Coaching career (HC unless noted)
- 1979–1980: Springfield (OL/TE)
- 1981–1982: Cal State Northridge (DB)
- 1983–1994: Cal State Northridge (DC)
- 1995: Hawaii (OLB/ST)
- 1996: USC (AHC)
- 1997–1998: Oregon State (DB/RC)
- 1999–2001: San Diego Chargers (DC/CB)
- 2002: Stanford (AHC)
- 2003–2011: Oregon State (DC/RB/LB)
- 2012–2014: Oregon State (DC)
- 2015: Nebraska (DC)
- 2016: Nebraska (DC/S)
- 2018–2019: Hawaii (AHC/ILB)
- 2020–2021: Washington State (S)

= Mark Banker =

American football player and coach (born 1956)

Mark John Banker (born January 15, 1956) is an American football coach. Banker last coached safeties at Washington State University from 2021 to 2022. He was previously the assistant head coach and inside linebackers coach at the University of Hawaii.

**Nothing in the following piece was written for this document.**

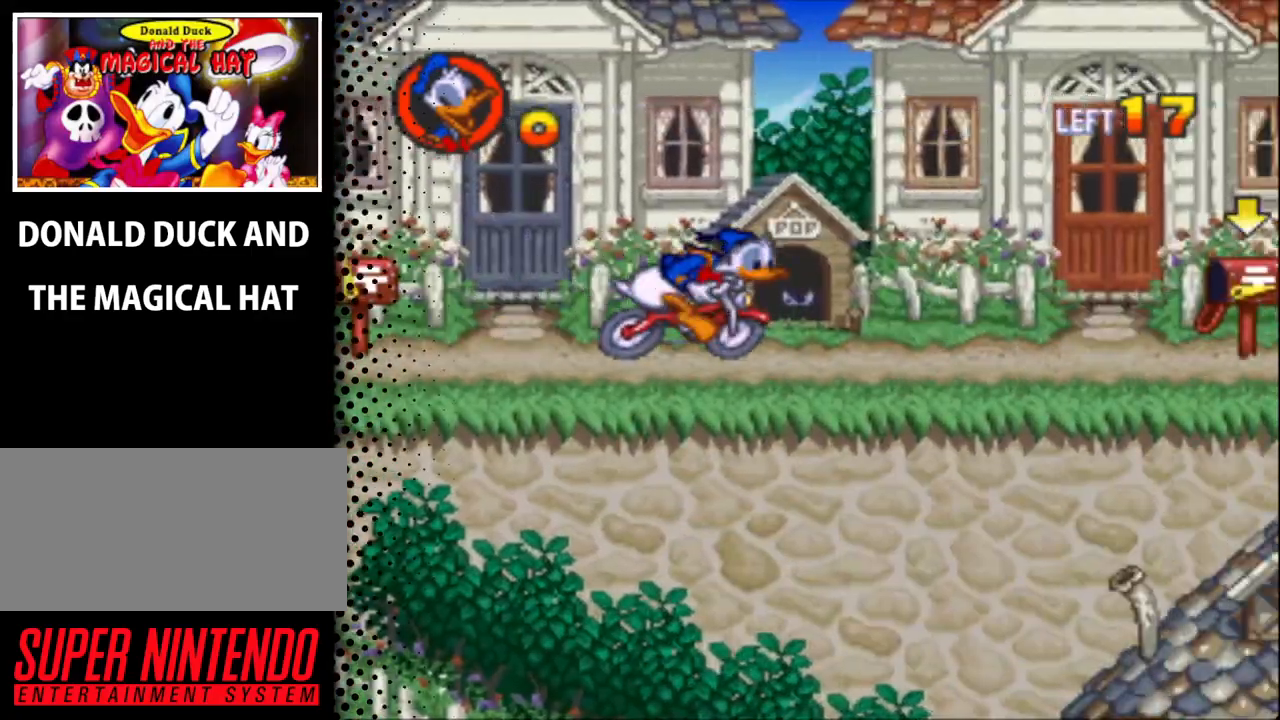
{"buttons": ["A", "DPAD_UP", "DPAD_RIGHT"], "events": [[67, "DPAD_UP", "down"], [467, "A", "down"]]}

Previously, he served the defensive coordinator of the Nebraska Cornhuskers, the Oregon State Beavers and the San Diego Chargers.

==Coaching career==
Banker has coached for the USC Trojans and in the National Football League for the San Diego Chargers. He followed Mike Riley from Oregon State to Nebraska when Riley was hired by the Cornhuskers in 2014. On January 11, 2017, after Riley and Banker coached Nebraska to two poor seasons, Banker was relieved of his duties as defensive coordinator. He was replaced by Bob Diaco. On January 5, 2018, it was announced that Banker was hired to be the assistant head coach and inside linebackers coach under Nick Rolovich at the University of Hawaii.

== Personal life ==
Banker graduated from Springfield College in Massachusetts in 1978 with a B.A. in physical education. Banker and his wife Debbie have 3 children, Chris, Jayme and Kelsey.